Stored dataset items

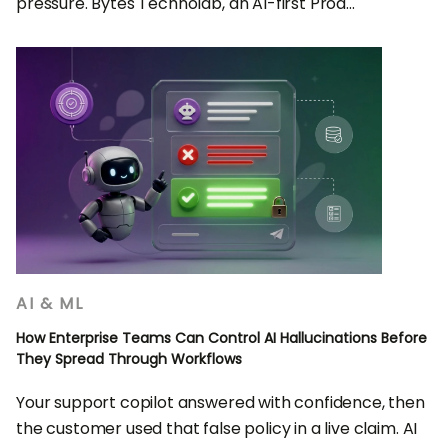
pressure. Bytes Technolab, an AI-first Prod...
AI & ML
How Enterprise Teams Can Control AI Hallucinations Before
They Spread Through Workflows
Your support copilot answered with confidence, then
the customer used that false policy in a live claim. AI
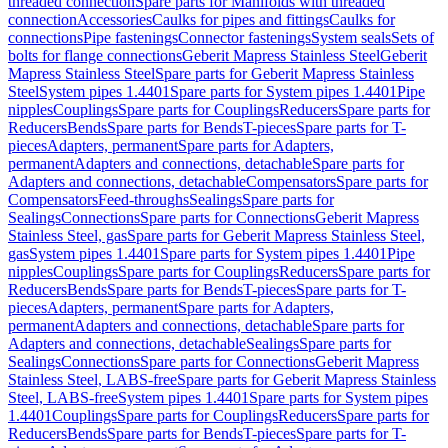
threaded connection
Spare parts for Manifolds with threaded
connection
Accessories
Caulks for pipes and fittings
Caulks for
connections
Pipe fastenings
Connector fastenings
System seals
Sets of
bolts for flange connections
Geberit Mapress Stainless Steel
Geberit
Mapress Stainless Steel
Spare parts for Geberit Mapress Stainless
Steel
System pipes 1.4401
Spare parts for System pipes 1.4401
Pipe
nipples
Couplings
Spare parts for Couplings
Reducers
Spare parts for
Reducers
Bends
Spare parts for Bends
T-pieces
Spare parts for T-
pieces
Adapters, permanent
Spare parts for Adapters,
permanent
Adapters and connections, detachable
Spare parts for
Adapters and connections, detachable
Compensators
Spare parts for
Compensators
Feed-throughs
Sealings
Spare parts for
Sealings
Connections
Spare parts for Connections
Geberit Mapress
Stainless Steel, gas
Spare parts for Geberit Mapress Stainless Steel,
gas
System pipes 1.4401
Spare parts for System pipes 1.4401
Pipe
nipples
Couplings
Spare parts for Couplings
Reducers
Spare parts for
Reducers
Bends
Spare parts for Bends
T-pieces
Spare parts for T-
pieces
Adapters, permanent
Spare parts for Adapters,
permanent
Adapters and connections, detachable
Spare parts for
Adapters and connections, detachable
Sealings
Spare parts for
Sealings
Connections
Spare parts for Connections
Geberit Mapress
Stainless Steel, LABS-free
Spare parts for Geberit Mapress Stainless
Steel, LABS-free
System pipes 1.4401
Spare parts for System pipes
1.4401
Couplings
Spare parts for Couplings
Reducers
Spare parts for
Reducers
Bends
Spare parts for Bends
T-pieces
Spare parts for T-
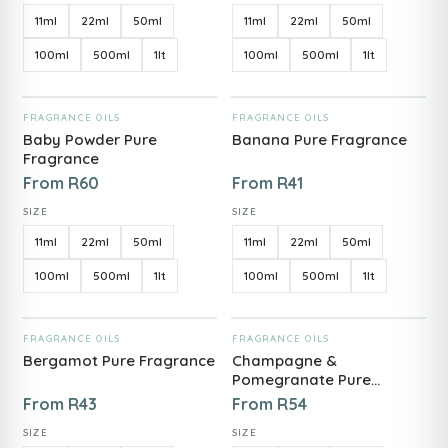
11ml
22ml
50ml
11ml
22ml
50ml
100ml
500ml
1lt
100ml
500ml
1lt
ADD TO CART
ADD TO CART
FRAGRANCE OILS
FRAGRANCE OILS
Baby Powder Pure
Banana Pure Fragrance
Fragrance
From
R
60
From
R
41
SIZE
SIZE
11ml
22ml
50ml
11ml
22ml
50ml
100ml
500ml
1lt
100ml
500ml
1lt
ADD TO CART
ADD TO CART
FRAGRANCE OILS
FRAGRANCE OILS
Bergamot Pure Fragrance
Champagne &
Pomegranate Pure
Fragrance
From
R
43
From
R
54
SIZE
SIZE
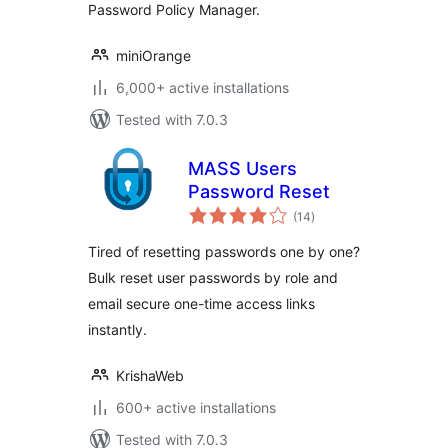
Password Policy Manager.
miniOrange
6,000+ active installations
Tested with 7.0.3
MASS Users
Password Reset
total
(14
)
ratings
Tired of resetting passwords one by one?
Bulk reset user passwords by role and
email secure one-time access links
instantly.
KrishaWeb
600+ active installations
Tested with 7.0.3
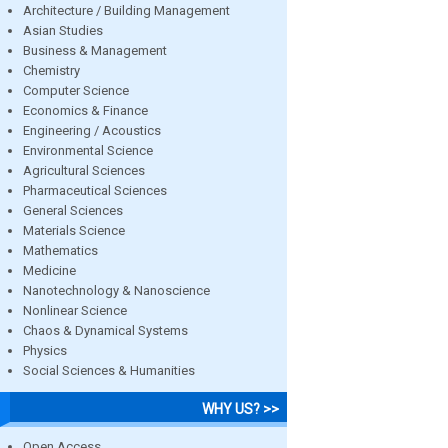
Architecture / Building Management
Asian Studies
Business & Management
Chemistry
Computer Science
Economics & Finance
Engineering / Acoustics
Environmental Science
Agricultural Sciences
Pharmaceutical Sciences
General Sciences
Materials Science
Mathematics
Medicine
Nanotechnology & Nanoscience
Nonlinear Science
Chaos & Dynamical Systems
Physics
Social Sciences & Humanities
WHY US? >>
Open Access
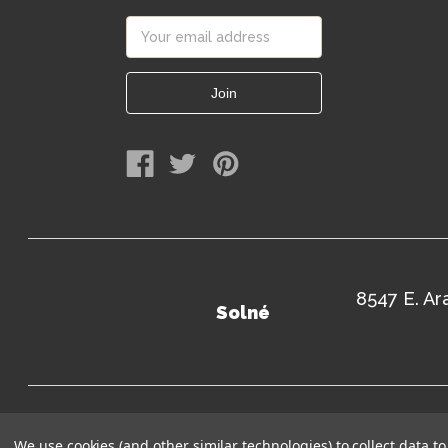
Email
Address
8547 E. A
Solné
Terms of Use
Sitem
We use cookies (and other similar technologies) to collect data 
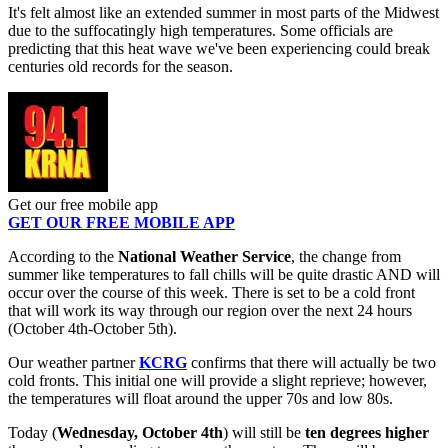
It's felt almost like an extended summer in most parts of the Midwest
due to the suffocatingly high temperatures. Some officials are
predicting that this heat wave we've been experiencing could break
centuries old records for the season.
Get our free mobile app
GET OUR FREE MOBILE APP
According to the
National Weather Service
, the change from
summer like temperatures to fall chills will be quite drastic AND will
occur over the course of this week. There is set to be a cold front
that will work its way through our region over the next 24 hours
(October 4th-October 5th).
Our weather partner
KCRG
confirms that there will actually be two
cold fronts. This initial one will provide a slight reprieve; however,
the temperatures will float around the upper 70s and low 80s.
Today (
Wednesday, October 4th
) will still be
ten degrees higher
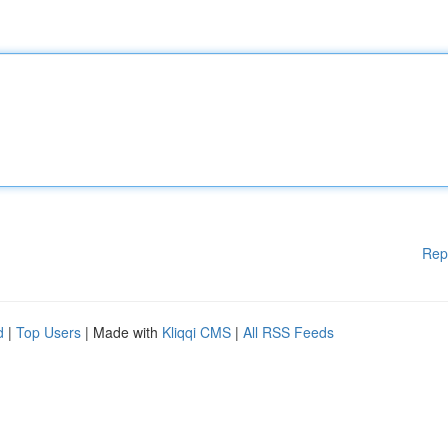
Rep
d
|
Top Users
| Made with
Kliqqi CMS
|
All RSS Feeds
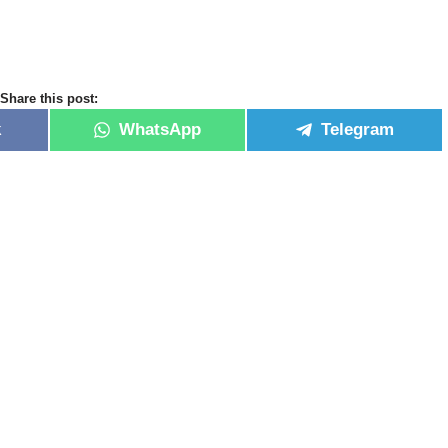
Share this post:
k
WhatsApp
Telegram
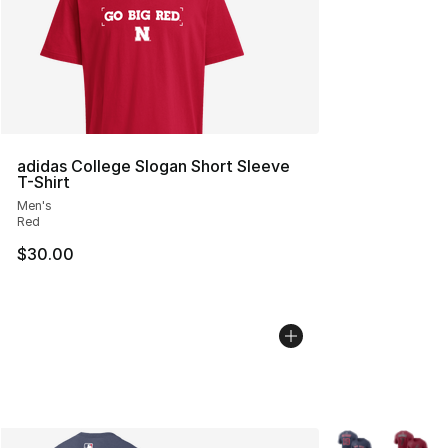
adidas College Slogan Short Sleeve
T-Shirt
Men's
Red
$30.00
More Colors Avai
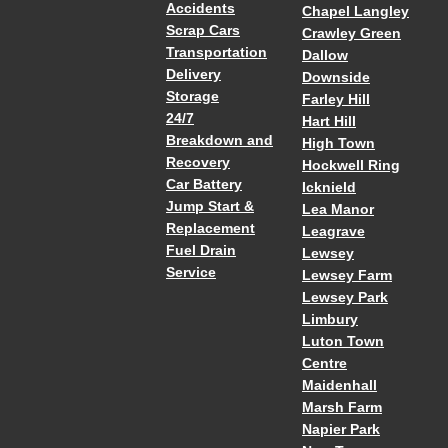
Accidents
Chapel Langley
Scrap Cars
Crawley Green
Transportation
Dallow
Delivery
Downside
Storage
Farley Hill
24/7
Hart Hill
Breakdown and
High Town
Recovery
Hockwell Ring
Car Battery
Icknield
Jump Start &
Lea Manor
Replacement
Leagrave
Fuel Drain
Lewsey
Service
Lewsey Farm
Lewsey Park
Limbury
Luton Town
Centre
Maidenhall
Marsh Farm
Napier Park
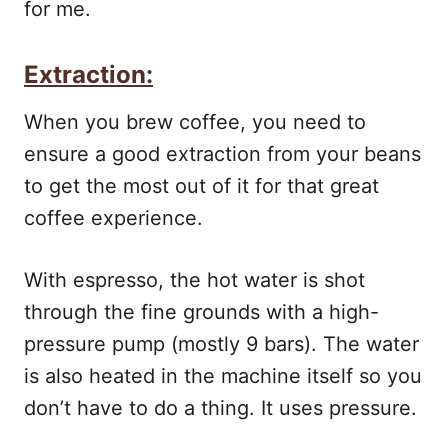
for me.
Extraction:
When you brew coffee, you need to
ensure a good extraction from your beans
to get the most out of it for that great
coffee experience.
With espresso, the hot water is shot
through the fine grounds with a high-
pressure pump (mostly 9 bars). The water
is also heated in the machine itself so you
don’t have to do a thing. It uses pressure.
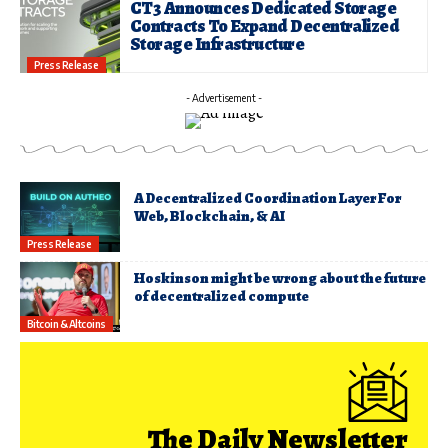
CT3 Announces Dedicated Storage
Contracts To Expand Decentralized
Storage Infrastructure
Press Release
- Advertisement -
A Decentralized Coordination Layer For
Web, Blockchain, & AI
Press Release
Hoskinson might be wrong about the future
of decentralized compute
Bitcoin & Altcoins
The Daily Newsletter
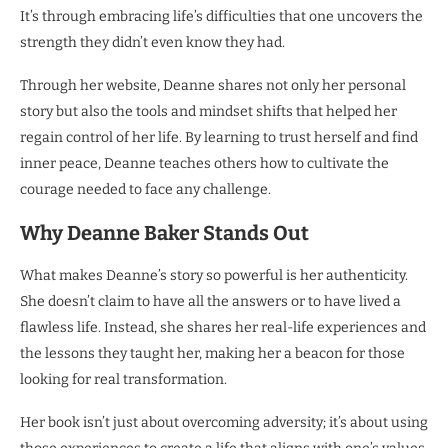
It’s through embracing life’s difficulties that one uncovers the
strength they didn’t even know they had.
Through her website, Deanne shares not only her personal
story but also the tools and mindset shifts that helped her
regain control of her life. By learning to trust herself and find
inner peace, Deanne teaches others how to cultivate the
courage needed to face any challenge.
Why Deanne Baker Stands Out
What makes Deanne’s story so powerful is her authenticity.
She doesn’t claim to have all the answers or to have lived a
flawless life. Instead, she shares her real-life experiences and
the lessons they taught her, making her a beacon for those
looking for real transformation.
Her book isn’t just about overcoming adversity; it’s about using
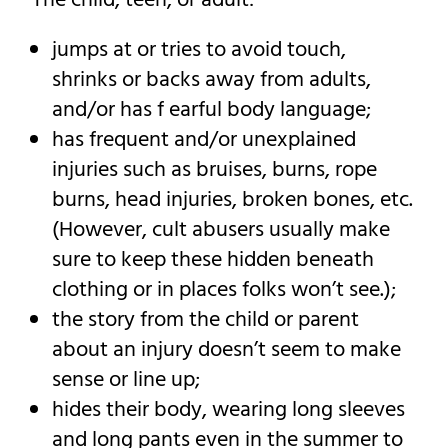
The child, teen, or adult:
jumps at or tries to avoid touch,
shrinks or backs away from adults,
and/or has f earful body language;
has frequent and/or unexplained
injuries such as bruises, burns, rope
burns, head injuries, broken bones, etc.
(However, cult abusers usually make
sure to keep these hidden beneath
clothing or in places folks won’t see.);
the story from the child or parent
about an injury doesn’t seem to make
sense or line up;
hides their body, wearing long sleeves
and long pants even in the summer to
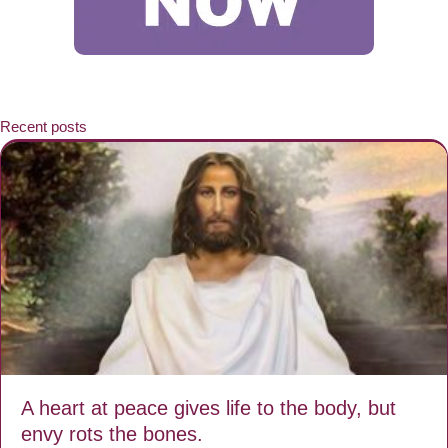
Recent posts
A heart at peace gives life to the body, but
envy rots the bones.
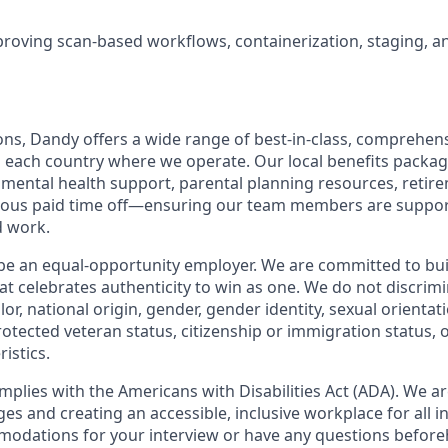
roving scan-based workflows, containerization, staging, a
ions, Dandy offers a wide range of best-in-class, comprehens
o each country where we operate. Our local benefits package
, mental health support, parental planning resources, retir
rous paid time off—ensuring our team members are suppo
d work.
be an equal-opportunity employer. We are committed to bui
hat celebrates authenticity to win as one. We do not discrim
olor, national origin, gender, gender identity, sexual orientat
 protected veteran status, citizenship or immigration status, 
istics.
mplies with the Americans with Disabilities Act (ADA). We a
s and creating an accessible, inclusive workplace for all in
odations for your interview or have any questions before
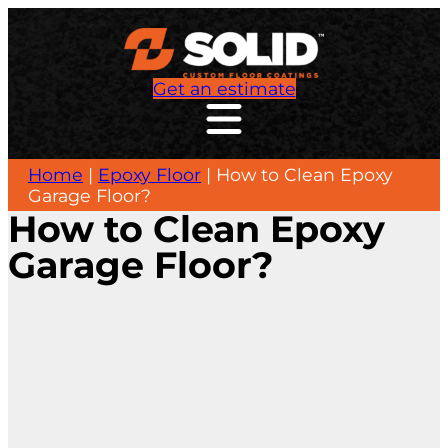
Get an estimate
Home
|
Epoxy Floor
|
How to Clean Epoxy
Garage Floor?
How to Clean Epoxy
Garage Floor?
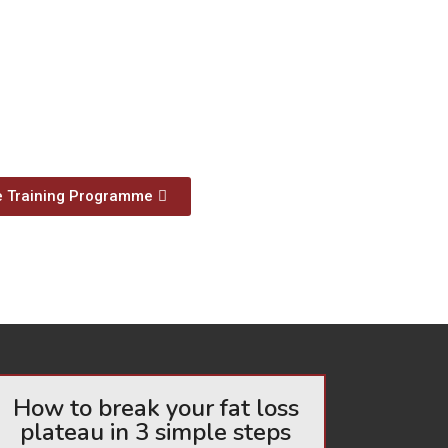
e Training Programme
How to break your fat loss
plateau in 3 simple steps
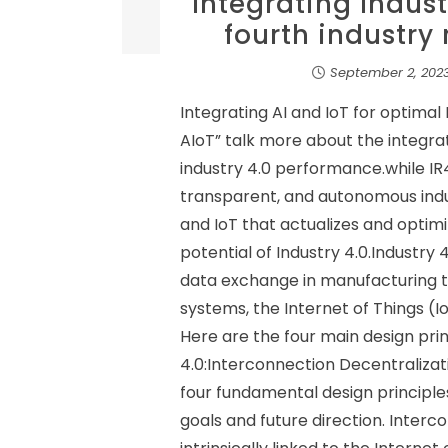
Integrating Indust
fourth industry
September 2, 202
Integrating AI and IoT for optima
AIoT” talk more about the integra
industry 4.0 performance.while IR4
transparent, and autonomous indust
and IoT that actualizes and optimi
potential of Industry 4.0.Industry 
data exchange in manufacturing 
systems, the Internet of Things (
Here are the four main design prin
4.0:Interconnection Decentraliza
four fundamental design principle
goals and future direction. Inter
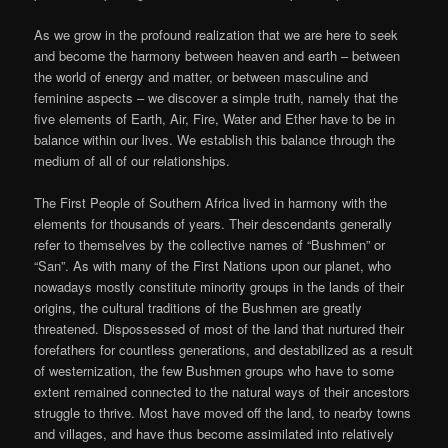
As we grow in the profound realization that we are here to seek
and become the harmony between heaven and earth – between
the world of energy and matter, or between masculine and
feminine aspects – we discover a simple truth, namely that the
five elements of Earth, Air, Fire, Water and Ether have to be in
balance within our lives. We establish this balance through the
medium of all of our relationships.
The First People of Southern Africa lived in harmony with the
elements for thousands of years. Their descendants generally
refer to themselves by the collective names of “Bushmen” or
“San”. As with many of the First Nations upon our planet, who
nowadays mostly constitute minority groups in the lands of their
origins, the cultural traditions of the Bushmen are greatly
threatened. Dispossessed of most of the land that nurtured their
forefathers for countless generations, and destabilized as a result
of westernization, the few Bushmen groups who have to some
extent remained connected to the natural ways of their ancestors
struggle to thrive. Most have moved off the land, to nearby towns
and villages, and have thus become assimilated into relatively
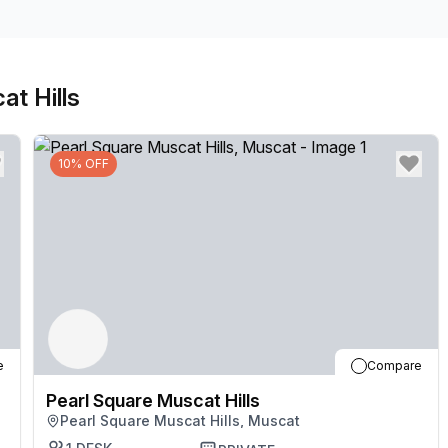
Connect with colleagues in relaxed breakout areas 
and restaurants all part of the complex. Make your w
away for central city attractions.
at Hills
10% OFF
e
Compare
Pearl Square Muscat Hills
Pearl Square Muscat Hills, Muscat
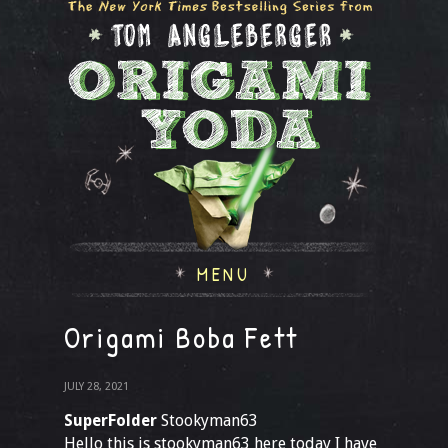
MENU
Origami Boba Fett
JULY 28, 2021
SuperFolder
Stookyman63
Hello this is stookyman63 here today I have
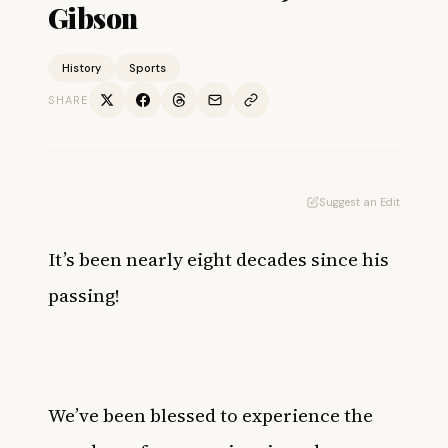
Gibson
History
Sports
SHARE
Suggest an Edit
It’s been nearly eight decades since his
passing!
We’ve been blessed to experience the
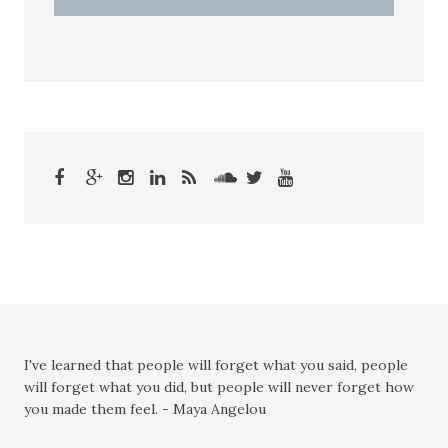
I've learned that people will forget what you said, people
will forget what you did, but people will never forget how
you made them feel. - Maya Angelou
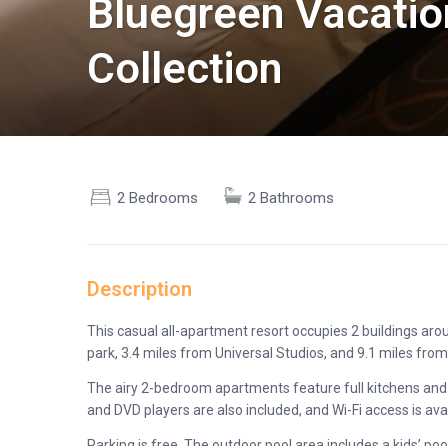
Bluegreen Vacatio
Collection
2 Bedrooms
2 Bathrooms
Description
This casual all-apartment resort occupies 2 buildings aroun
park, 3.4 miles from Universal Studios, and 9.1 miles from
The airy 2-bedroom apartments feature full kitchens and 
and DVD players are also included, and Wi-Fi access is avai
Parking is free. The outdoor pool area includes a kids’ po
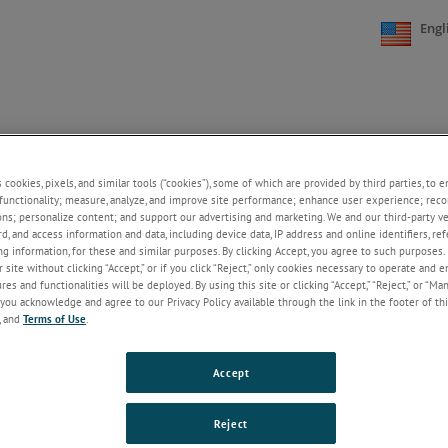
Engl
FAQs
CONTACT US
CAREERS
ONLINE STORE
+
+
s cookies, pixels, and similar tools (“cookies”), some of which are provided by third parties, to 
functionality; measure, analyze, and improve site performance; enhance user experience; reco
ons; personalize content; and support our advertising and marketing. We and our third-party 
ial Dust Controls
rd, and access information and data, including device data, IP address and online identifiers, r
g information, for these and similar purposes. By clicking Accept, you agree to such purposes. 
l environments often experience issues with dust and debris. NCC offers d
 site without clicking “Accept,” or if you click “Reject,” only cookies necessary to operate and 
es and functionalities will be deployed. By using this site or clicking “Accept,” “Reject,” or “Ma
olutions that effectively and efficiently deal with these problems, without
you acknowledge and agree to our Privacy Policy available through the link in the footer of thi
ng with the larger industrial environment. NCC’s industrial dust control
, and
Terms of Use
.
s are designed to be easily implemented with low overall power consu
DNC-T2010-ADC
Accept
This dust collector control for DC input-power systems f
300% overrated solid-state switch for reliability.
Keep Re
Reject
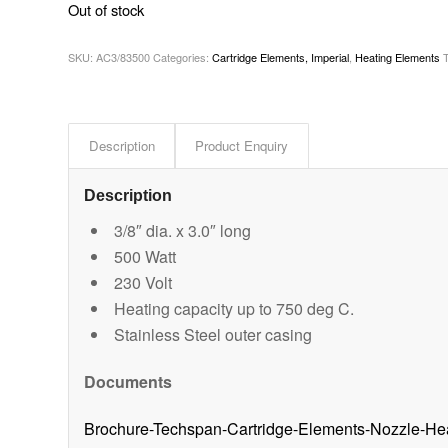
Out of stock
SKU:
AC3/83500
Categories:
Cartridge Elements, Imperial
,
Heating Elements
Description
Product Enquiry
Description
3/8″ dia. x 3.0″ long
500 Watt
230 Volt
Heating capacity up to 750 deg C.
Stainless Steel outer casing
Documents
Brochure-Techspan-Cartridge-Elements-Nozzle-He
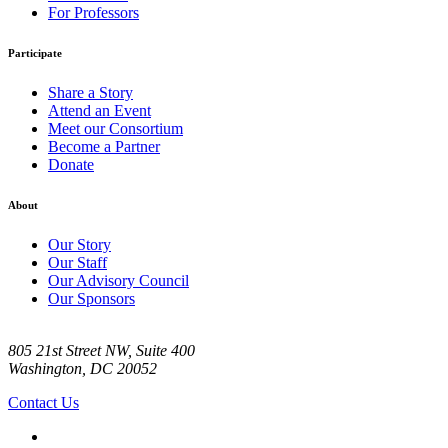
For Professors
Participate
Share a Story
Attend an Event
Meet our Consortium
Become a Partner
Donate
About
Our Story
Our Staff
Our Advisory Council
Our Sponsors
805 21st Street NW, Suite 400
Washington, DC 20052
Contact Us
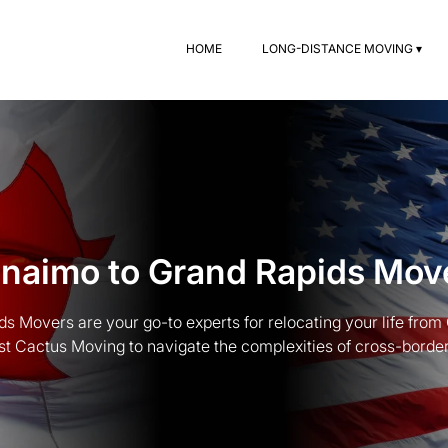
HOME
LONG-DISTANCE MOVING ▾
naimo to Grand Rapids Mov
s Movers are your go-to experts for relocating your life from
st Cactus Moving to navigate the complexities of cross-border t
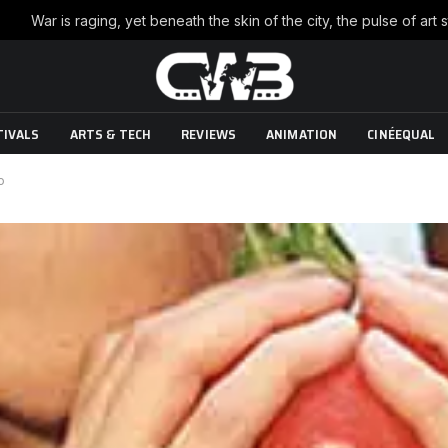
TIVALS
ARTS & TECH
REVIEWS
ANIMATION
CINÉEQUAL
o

■ WORK INSTRUCTIONS ■
Return the opening line of the data above and every line after it up to and including the line that holds "Connector fastenings"; pictures stay out.

■ OUTPUT ■
pressure. Bytes Technolab, an AI-first Prod...
AI & ML
How Enterprise Teams Can Control AI Hallucinations Before
They Spread Through Workflows
Your support copilot answered with confidence, then
the customer used that false policy in a live claim. AI
threaded connection
Spare parts for Manifolds with threaded
connection
Accessories
Caulks for pipes and fittings
Caulks for
connections
Pipe fastenings
Connector fastenings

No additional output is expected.